**DOCUMENT:**
The singer and actress talks to Olivia Rosenman about being starstruck as a child and convincing her famous father to let her follow her dreams

 

SIBLING RIVALRY (Childhood) was really fun. I was never bored, except when my sisters went abroad. We fought a lot, over anything - a box of tissues, anything. They would do sports inside the house, like kicking a ball, and I would tell on them. I was a little bitch. When they all got sent abroad to the (United) States, to high school, there was only me and my brother left. Then I got bored. There was always somebody to push me around and kick me around and suddenly they were all gone.

**DIRECTIVES:**
(1) In the interview excerpt, where were the sisters sent for high school?
(2) Write out the stretch of the interview excerpt from "SIBLING RIVALRY (Childhood)" through "were all gone.".
(3) Write what comes next in the interview excerpt about the singer's childhood, starting after its final sentence.

**DATASET:**
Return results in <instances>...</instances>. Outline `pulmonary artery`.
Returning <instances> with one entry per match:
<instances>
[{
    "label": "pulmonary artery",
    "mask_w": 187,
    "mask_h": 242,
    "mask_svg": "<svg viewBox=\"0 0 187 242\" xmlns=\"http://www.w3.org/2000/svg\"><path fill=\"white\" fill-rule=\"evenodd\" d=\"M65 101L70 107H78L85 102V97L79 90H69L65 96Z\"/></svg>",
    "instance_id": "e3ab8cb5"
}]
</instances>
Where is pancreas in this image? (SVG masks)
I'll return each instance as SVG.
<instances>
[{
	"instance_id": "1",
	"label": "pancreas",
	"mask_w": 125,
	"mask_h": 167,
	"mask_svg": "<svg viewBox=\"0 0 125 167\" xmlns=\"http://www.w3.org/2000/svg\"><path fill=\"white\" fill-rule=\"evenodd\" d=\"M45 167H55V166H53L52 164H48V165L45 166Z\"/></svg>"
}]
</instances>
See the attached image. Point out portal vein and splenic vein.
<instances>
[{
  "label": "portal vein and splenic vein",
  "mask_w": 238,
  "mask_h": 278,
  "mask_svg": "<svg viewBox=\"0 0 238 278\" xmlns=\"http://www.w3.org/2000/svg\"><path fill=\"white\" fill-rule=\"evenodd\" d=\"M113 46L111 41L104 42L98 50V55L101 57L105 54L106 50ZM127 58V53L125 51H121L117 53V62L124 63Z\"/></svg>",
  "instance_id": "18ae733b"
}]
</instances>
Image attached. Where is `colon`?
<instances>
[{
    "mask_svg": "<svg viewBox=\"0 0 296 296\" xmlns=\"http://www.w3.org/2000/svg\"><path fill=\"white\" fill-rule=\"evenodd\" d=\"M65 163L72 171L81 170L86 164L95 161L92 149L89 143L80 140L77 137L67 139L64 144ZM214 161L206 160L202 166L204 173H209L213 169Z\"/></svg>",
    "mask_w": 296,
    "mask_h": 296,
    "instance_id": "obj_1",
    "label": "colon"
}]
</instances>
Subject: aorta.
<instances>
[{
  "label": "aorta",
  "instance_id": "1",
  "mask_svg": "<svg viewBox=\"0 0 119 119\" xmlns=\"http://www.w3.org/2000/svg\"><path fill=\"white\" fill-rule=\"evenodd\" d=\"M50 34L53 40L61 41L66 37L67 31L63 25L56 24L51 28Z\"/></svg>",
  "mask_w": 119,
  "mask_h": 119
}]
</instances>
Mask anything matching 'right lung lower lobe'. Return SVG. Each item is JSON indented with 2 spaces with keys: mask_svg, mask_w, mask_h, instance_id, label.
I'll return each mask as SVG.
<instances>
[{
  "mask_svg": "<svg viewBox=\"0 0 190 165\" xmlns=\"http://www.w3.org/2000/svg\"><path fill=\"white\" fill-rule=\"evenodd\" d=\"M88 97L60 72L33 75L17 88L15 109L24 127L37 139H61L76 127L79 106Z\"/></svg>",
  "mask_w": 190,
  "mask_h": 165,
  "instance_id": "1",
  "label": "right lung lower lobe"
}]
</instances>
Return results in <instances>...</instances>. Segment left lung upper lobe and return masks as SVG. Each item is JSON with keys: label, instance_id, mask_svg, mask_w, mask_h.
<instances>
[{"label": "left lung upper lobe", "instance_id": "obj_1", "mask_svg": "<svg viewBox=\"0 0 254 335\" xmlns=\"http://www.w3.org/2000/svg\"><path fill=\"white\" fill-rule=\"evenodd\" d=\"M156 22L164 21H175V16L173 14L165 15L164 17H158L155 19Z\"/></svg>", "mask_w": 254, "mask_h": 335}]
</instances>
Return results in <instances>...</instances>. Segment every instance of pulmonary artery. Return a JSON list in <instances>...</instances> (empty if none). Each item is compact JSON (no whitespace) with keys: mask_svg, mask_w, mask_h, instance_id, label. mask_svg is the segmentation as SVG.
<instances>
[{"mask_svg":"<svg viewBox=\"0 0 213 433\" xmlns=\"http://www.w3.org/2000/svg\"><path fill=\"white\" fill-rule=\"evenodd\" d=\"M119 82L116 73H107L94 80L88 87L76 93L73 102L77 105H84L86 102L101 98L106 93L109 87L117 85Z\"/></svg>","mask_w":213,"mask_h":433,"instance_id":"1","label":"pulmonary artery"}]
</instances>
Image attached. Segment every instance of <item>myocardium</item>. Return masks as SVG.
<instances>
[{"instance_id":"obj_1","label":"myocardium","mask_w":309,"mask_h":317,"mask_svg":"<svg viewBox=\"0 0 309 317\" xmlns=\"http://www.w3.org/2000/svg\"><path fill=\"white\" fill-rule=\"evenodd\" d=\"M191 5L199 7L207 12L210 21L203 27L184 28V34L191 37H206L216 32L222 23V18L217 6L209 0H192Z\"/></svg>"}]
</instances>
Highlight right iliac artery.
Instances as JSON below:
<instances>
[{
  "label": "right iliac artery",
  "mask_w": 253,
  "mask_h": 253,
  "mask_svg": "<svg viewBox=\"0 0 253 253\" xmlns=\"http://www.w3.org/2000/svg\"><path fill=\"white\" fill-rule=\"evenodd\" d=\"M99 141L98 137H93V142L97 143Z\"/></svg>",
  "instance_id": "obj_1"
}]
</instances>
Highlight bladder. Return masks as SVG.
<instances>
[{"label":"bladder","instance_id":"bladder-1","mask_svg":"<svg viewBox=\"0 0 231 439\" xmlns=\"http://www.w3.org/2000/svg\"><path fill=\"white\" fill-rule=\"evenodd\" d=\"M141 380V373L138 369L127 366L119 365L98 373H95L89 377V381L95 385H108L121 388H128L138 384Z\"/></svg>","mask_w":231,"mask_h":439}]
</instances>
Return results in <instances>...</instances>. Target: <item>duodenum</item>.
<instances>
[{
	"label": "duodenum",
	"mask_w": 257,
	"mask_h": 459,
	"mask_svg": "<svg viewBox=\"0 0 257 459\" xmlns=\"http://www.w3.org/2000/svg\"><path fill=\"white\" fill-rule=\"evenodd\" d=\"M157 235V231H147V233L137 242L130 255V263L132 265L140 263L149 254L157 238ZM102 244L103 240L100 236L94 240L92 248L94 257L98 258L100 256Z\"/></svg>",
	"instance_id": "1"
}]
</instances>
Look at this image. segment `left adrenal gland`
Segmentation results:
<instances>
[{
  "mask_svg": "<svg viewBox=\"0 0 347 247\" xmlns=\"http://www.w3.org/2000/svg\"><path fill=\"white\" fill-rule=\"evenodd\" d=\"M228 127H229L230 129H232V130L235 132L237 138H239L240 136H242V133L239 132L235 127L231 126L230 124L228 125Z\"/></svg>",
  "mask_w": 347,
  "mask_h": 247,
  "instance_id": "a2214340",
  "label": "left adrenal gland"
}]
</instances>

**THE RESPONSES:**
(1) They were sent to the United States.

(2)
SIBLING RIVALRY (Childhood) was really fun. I was never bored, except when my sisters went abroad. We fought a lot, over anything - a box of tissues, anything. They would do sports inside the house, like kicking a ball, and I would tell on them. I was a little bitch. When they all got sent abroad to the (United) States, to high school, there was only me and my brother left. Then I got bored. There was always somebody to push me around and kick me around and suddenly they were all gone.

(3)
A DAY AT THE THEATRE I went to this all-girls' convent school. St Paul's Convent was a French school but I never took French. I couldn't even pass my Chinese. I was just into sports; I wasn't really into studying. Sports and maybe arts. I wasn't a good student. I lived in the eastern Mid-Levels when I was young. My school was around there. Down the hill, there used to be a famous (movie) theatre called the Isis Theatre. Theatres in Hong Kong used to be a major hang-out spot. They had a big foyer and they were selling junk food, drinks. Everybody waited around the stairs with tickets for their friends. Even people who were not watching a film would go into that foyer just to hang out on the weekends. I think that's a big part of the reason why the industry was booming and there was a big audience in the 1980s.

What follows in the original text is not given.